Key Points

Lrig1+ cells exist long term during kidney homeostasis and become activated upon injury, contributing to regeneration.Lrig1+ cells and their progeny emerge during tubulogenesis and contribute to proximal tubule and inner medullary collecting duct development.Lrig1+ cells expand and differentiate into a mature nephron lineage in response to AKI to repair the proximal tubule.

Background

In response to severe kidney injury, the kidney epithelium displays remarkable regenerative capabilities driven by adaptable resident epithelial cells. To date, it has been widely considered that the adult kidney lacks multipotent stem cells; thus, the cellular lineages responsible for repairing proximal tubule damage are incompletely understood. Leucine-rich repeats and immunoglobulin-like domain protein 1–expressing cells (Lrig1+ cells) have been identified as a long-lived cell in various tissues that can induce epithelial tissue repair. Therefore, we hypothesized that Lrig1+ cells participate in kidney development and tissue regeneration.

Methods

We investigated the role of Lrig1+ cells in kidney injury using mouse models. The localization of Lrig1+ cells in the kidney was examined throughout mouse development. The function of Lrig1+ progeny cells in AKI repair was examined in vivo using a tamoxifen-inducible Lrig1-specific Cre recombinase-based lineage tracing in three different kidney injury mouse models.
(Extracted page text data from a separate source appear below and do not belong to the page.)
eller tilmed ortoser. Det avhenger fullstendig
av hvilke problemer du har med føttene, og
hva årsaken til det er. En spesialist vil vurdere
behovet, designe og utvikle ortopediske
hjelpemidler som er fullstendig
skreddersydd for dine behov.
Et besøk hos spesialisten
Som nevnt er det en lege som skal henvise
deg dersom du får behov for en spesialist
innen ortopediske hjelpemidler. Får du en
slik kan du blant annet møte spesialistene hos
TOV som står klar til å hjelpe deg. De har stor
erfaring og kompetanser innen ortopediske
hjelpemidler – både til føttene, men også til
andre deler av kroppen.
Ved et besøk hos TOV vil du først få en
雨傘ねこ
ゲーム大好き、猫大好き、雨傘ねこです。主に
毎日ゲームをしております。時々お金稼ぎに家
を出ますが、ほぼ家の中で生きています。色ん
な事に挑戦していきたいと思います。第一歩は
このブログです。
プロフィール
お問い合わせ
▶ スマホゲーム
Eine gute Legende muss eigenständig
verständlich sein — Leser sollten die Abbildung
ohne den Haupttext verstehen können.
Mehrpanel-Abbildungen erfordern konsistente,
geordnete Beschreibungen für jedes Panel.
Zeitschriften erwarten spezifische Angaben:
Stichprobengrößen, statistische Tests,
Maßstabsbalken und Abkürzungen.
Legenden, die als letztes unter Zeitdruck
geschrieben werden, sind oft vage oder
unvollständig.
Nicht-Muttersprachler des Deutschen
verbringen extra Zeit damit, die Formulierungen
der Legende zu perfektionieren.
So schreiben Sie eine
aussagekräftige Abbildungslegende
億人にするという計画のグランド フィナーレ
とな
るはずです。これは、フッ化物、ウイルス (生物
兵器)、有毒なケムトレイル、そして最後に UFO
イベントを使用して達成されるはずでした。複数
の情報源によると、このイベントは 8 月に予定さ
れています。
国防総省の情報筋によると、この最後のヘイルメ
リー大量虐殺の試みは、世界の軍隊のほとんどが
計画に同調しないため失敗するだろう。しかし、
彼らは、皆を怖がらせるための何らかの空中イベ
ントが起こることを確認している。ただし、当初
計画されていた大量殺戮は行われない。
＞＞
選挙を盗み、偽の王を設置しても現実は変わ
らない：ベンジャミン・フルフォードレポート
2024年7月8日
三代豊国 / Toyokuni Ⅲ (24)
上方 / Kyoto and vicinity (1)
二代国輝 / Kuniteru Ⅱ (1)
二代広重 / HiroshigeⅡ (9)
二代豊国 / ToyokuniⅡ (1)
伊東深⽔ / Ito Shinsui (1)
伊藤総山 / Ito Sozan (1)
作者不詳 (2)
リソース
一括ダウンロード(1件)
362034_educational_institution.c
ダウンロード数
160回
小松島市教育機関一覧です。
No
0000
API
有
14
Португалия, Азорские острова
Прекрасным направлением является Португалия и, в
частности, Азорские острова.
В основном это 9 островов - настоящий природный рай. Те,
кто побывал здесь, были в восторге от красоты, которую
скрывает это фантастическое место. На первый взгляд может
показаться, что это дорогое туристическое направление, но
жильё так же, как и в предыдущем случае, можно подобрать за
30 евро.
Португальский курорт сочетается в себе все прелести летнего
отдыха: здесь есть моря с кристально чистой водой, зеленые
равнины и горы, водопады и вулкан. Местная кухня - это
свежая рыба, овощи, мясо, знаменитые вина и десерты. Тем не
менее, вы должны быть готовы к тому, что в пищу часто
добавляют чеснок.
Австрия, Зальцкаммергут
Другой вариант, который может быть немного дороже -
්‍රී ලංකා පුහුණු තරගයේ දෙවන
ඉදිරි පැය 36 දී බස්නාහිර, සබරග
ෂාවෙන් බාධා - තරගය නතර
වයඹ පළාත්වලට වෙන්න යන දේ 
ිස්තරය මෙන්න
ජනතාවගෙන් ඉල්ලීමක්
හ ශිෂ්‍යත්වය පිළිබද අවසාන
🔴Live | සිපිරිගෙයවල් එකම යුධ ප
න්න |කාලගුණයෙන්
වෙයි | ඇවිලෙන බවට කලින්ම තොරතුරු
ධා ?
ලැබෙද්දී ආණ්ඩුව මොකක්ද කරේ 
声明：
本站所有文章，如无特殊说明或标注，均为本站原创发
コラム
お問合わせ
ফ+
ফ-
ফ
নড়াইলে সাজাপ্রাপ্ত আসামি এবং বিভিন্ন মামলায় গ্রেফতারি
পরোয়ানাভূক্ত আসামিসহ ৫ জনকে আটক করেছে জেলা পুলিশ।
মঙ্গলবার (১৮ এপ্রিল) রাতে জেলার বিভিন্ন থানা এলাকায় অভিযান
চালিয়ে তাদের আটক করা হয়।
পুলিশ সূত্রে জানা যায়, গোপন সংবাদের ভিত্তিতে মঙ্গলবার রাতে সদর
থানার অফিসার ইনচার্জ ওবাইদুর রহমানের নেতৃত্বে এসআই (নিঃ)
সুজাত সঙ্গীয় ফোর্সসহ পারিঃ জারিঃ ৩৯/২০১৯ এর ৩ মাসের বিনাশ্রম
In addition, we conducted single-cell RNA sequencing to characterize the transcriptional signature of Lrig1+ cells and trace their progeny.

Results

Lrig1+ cells were present during kidney development and contributed to formation of the proximal tubule and collecting duct structures in mature mouse kidneys. In three-dimensional culture, single Lrig1+ cells demonstrated long-lasting propagation and differentiated into the proximal tubule and collecting duct lineages. These Lrig1+ proximal tubule cells highly expressed progenitor-like and quiescence-related genes, giving rise to a novel cluster of cells with regenerative potential in adult kidneys. Moreover, these long-lived Lrig1+ cells expanded and repaired damaged proximal tubule in response to three types of AKIs in mice.

Conclusions

These findings highlight the critical role of Lrig1+ cells in kidney regeneration.